Osmanlıda bitmeyen Yahudi fitneleri ve yeni eğitim sistemimiz

“Hiçbir felaket ve musibet yoktur ki, içinde Yahudi parmağı olmasın. Savaşlar ancak Yahudi bankerlerin yüzünden çıkar. Yahudiler hiçbir savaştan müteessir olmazlar. Yahudiler dünyayı birbirine karıştırarak ve kapıştırarak uzaktan seyretmeyi ve bu sırada külah kapmayı pek ziyade arzu ederler. Paraya tapan ve şahsi menfaatini toplumun menfaatine tercih eden bu kavim nerede faaliyet ve iktidar eylerse orada büyük bir sefalet ve musibetin yüz göstereceğine hükmetmelidir. Kendi istifadelerini diğer hemcinslerinin felaketinde arayan bu hilekar kavimle bunca peygamber denilen ‘zekiler’ ve ‘filozoflar’ uğraşmışlarda hiçbir şey yapamamışlardır….” İngiliz Misyoner Şefi Potinkers, Yahudiler hakkındaki teşhisini bu sözlerle ifade ediyor, ve hatta sonunda şu müthiş sözlerle adeta taşı gediğine koyuyor: “ Allah tarafından yeryüzünden bu elastiki kavim kaldırılmadıkça rahat ve sükun görmek imkanı olamaz. (Sömürü Ajanı İng. Misyonerleri. Sh:41)
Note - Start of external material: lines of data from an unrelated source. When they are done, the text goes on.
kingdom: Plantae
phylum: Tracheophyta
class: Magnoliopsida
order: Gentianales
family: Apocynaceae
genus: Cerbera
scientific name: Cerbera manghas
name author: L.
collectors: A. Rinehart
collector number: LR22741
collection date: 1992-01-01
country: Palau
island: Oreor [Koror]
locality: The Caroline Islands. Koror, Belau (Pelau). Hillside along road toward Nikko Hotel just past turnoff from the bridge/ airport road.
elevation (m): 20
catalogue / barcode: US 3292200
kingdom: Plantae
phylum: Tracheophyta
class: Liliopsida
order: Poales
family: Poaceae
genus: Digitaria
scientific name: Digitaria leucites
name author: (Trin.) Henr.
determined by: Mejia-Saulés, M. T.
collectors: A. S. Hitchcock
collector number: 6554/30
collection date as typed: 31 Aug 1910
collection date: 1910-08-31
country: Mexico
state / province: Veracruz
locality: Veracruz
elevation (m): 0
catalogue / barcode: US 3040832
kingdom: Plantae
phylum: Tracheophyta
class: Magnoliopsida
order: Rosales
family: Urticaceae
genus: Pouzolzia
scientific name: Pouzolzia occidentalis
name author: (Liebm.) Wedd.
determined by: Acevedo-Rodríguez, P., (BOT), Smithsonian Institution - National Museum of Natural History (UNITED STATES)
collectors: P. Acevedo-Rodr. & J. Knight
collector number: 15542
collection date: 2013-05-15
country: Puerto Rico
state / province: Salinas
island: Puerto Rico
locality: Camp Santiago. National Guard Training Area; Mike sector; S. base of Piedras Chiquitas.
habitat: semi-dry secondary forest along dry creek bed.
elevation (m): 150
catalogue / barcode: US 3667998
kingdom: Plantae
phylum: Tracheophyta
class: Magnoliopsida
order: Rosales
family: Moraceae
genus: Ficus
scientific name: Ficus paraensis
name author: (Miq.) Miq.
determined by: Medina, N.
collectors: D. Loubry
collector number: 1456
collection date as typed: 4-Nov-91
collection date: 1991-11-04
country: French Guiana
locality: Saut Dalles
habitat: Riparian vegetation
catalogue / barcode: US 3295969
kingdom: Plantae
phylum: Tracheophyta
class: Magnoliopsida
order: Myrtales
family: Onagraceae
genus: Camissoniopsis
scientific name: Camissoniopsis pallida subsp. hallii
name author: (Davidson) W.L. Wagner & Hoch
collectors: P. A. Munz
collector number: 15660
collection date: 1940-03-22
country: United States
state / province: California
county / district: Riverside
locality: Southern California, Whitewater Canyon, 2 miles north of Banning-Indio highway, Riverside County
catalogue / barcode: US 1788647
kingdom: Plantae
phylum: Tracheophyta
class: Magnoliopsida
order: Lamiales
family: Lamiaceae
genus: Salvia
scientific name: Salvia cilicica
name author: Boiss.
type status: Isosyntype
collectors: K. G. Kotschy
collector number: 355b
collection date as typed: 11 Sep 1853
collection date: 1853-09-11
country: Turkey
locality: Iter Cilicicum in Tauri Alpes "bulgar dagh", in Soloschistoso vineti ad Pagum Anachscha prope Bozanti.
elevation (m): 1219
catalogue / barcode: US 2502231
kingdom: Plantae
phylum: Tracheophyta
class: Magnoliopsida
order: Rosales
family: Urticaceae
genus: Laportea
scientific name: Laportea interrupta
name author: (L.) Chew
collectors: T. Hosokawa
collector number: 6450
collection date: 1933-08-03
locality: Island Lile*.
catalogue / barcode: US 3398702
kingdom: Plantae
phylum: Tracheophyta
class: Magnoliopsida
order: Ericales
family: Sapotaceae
Tevrat ve İncil’de ‘Peygamber katilleri’ olarak adlandırılan bu kavmin kullandığı en büyük silah “fitne”dir. Kur’an-ı Kerim de “fitne katlden daha eşeddir” denilerek, bu silahtan Müslümanları sakındırıyor.

Kur’an-ı Kerim’in, ehl-i kitab’a uymaktan, itaattan ve onlardan anlayış ve görüş almaktan Müslümanları men ettiğini görüyoruz. Onların fikir ve hilelerine dikkat çekiyor, onların ipi ile kuyuya girilmeyeceğini, onların sözlerine ve dış kalıplarına kanmaktan müminleri uyarıyor. Ve ‘onların kalplerinde hayra kabil hiçbir şeyin bulunmadığını ve hastalık (marazî) bulunduğunu, Allah’ın da bu hastalığı artırdığını’(Bakara) ayetler ifade ediyor.

Hazreti Peygamber döneminde meydana gelen aşağıda değineceğimiz  hadise de gösteriyor ki, bu kavim kendi fıtratları gereği ifsatlarını herhalde ‘Kıyamet’ vaktine kadar devam ettirecek ve bu fitnelere karşı da Müslüman cemaatlerin son derece dikkatli olması gerektiğini bize ders vermektedir.

Medine’deki Evs ve Hazreç kabilesi birbirine son derece düşman idiler. Bu iki Arap kabilesi arasındaki düşmanlığı Yahudiler alevlendiriyor ve kinlerini tahrik ediyordu. Yahudiler Medine’de her zaman ki vazifelerini yapıyor ve fesad çıkarıyorlardı. Allah, İslam ile birlikte bu iki düşman kabilenin kalbini birleştirdi… Zaten birbirine girmiş olan kalpleri ancak İslam birleştirebilirdi.  Bütün insanların ona sarıldıkları, Allah’ın nimetiyle kardeş oldukları, Allah’ın ipinden başka hangi şey birleştirebilirdi onları?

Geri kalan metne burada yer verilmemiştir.